Charles Dupin (1784-1873)

Polytechnicien de formation, Charles Dupin s'illustre dans de multiples spécialités : l’ingénierie maritime, la géométrie, l’économie sans oublier la question sociale. Il est à cet égard considéré comme le fondateur de la statistique française. Après un bref passage en Angleterre, il publie de nombreux travaux d’économie et prend délibérément position pour l’accroissement de l’instruction populaire en France. Membre de l’Académie des Sciences en 1818, baron en 1824, il devient député en 1827 et étend ses ambitions politiques : il se voit confier le Ministère de la Marine et des colonies en 1834 et est nommé sénateur par Napoléon III en 1852. Il se retire de la vie politique en 1870.

Photographie du Baron Charles Dupin par Pierre Petit, 1874 - source : Gallica-BnF

Une population éduquée nécessaire à la prospérité de l'économie

Charles Dupin dispose de solides connaissances en matière d'économie et d'ingénierie. Sa présentation doit alors se comprendre dans une logique de développement économique et ne pas être isolée seulement sur le plan éducatif. L'instruction populaire est avant tout nécessaire et indispensable au développement des industries. Un an après, il démontrait encore les liens étroits entre une population éduquée et la productivité des ouvriers des soieries françaises.

Alors que sa carte figure dans son ouvrage Forces commerciales et productives de la FranceLe Journal des débats politiques et littéraires - pourtant réservé l'année précédente - formule de vives critiques envers les commentaires de Dupin sur la relation entre l'instruction populaire et la civilisation des peuples, une critique à laquelle le baron Dupin répondra 3 jours plus tard dans les colonnes du même journal : 

«Un de vos honorables collaborateurs a rendu compte avec une bienveillance dont je suis extrêment flatté, de mon ouvrage sur les Forces productives et commerciales de la France. Il a cru cependant devoir présenter plusieurs objections contre les rapports que je me suis efforcé d'établir entre l'instruction populaire et la civilisation des peuples.

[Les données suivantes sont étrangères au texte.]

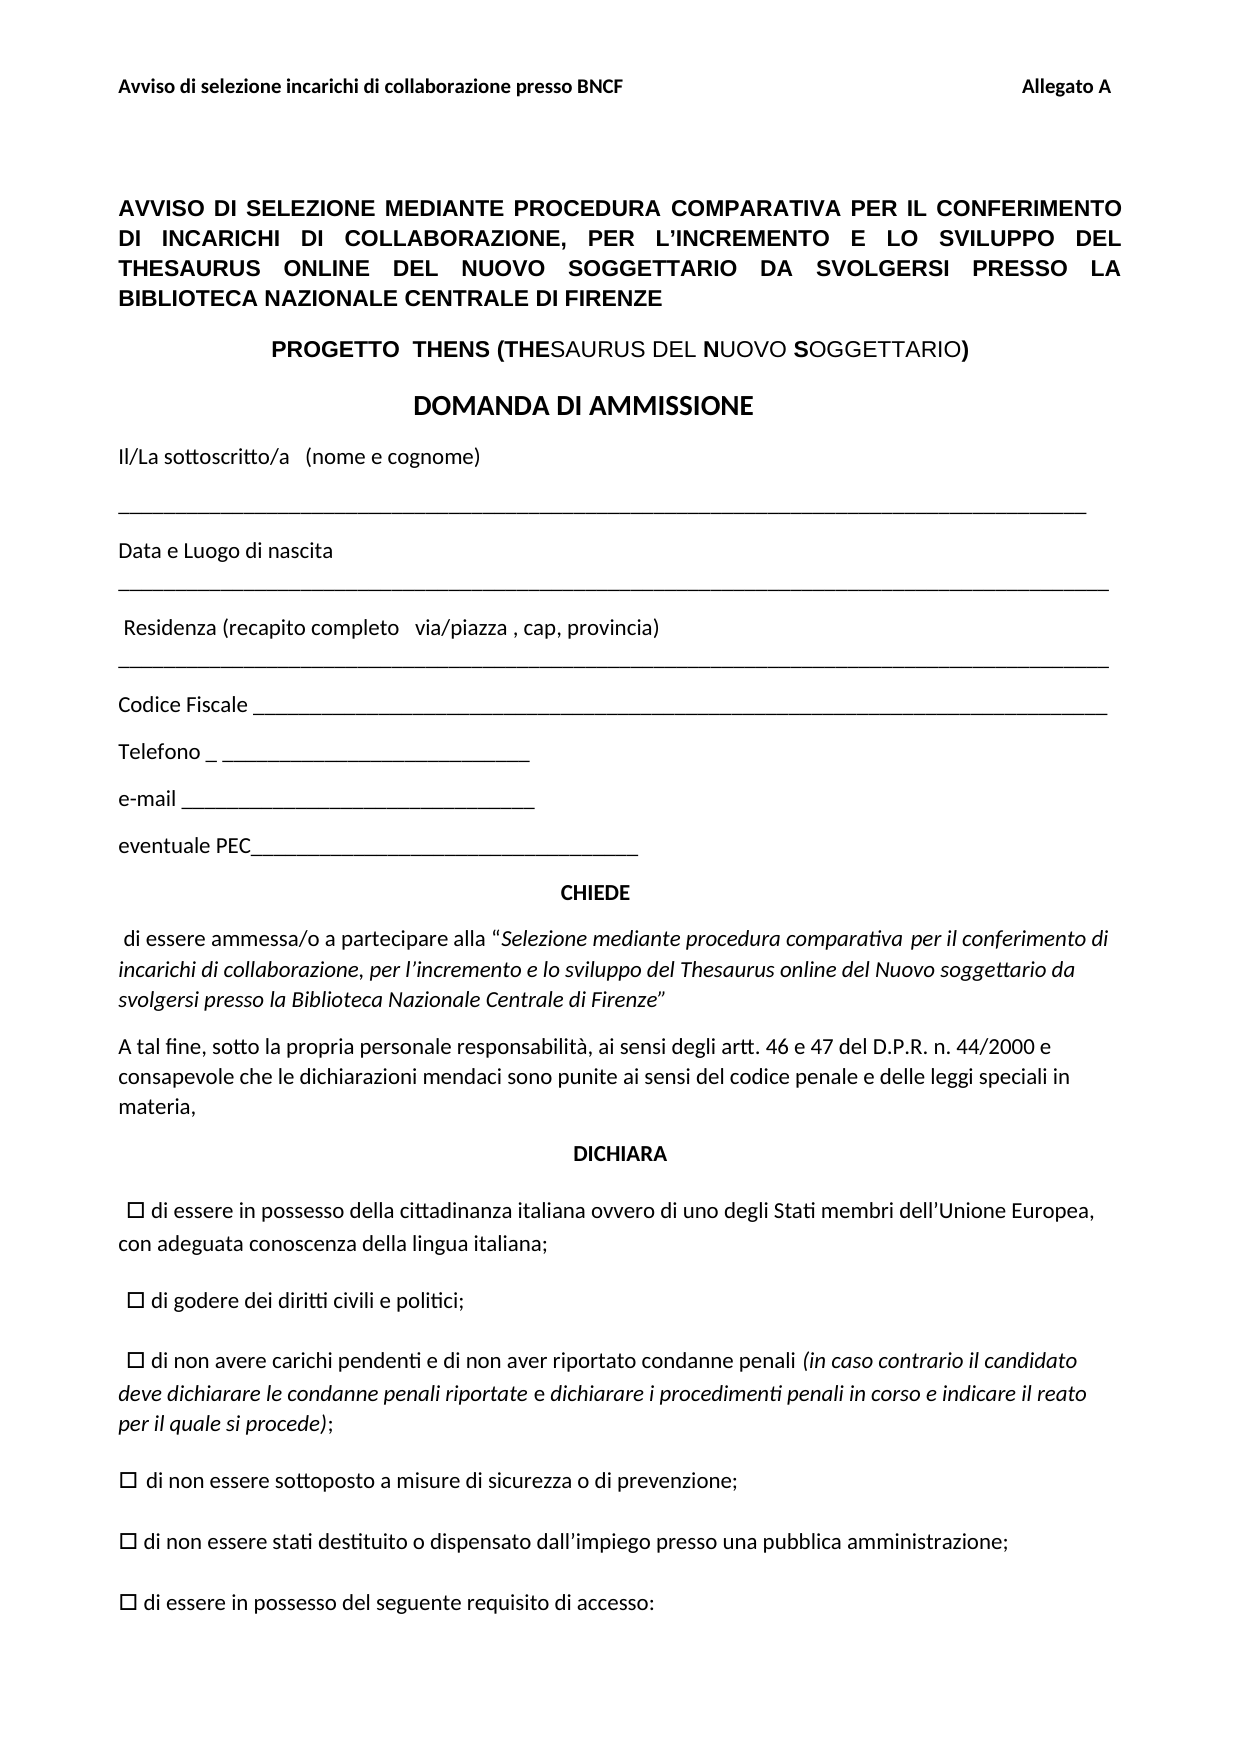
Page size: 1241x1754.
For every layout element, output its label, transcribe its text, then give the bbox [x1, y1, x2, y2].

Il sagit d'une des questions les plus importantes pour le sort des nations modernes. »

Dupin insiste avant tout sur la nécessité d'une instruction basée sur la morale, visant au développement d'un esprit critique et d'une reflexion aboutis chez l'enfant. Autant de qualités indispensables et nécessaires pour la prospérité economique de la France. 

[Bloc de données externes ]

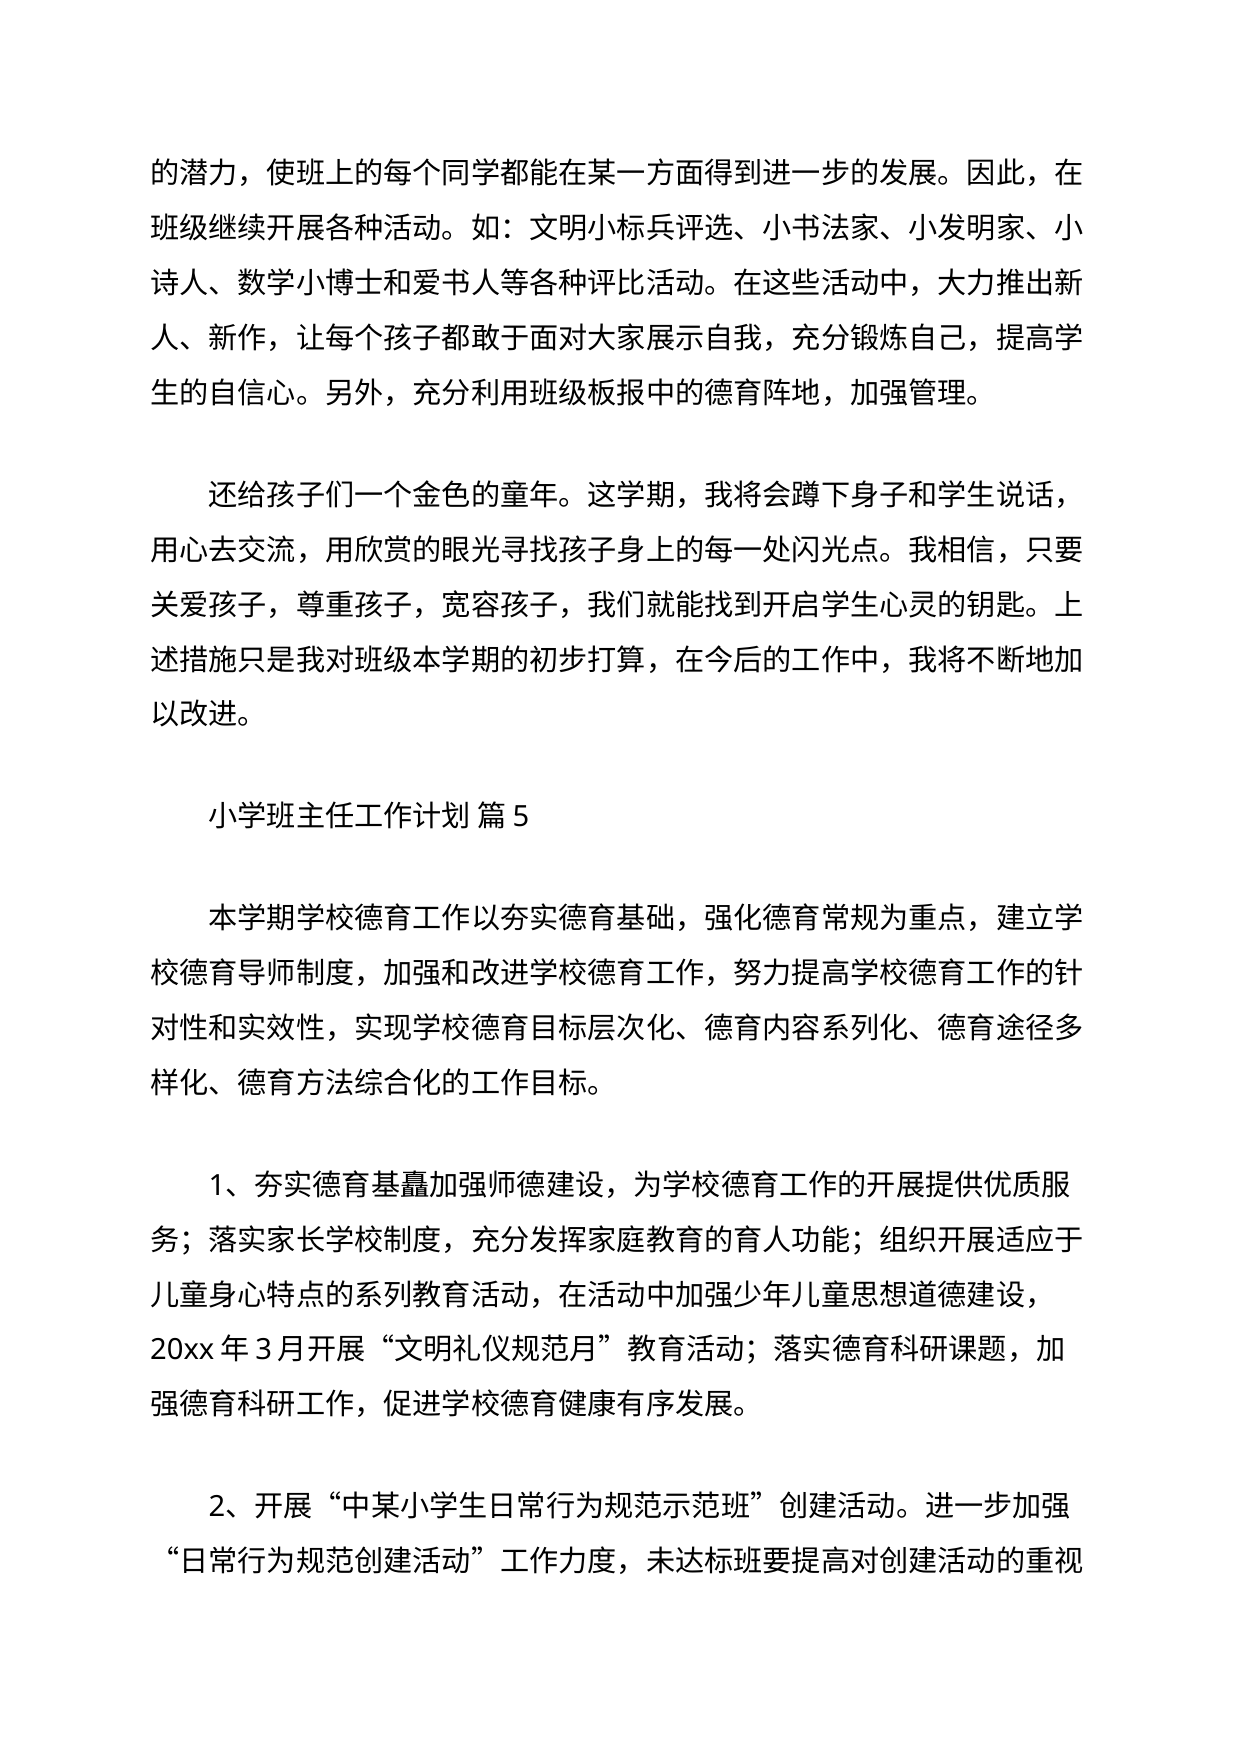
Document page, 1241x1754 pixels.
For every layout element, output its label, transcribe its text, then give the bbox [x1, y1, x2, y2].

Forces productives et commerciales de la France par le Baron Charles Dupin ; 1827-1832 - source : Gallica-BnF

Antoine Prost, historien sur l'école du début du siècle 

Antoine Prost, historien rappelle ce qu'était l'école républicaine au début du siècle dans le cadre d'une société de pénurie, une institution qui doit gérer 250 000 instituteurs au 20ème siècle depuis les lois FERRY de 1882 et qu'on a confié préalablement à l'Eglise sous la Restauration au 19ème siècle.

Bibliographie

 

Françoise Mayeur, Histoire générale de l’enseignement et de l’éducation en France, 1789-1930, Paris, Perrin, 2004, tome 3.


Pierre Albertini, L’école en France, XIXe-XXe siècle, de la maternelle à l’université, Paris, Hachette, 1992.


Carole Christen, François Vatin, Charles Dupin (1784-1873), Ingénieur, savant, économiste, pédagogue et parlementaire du Premier au Second Empire, Presses de Rennes, 2009.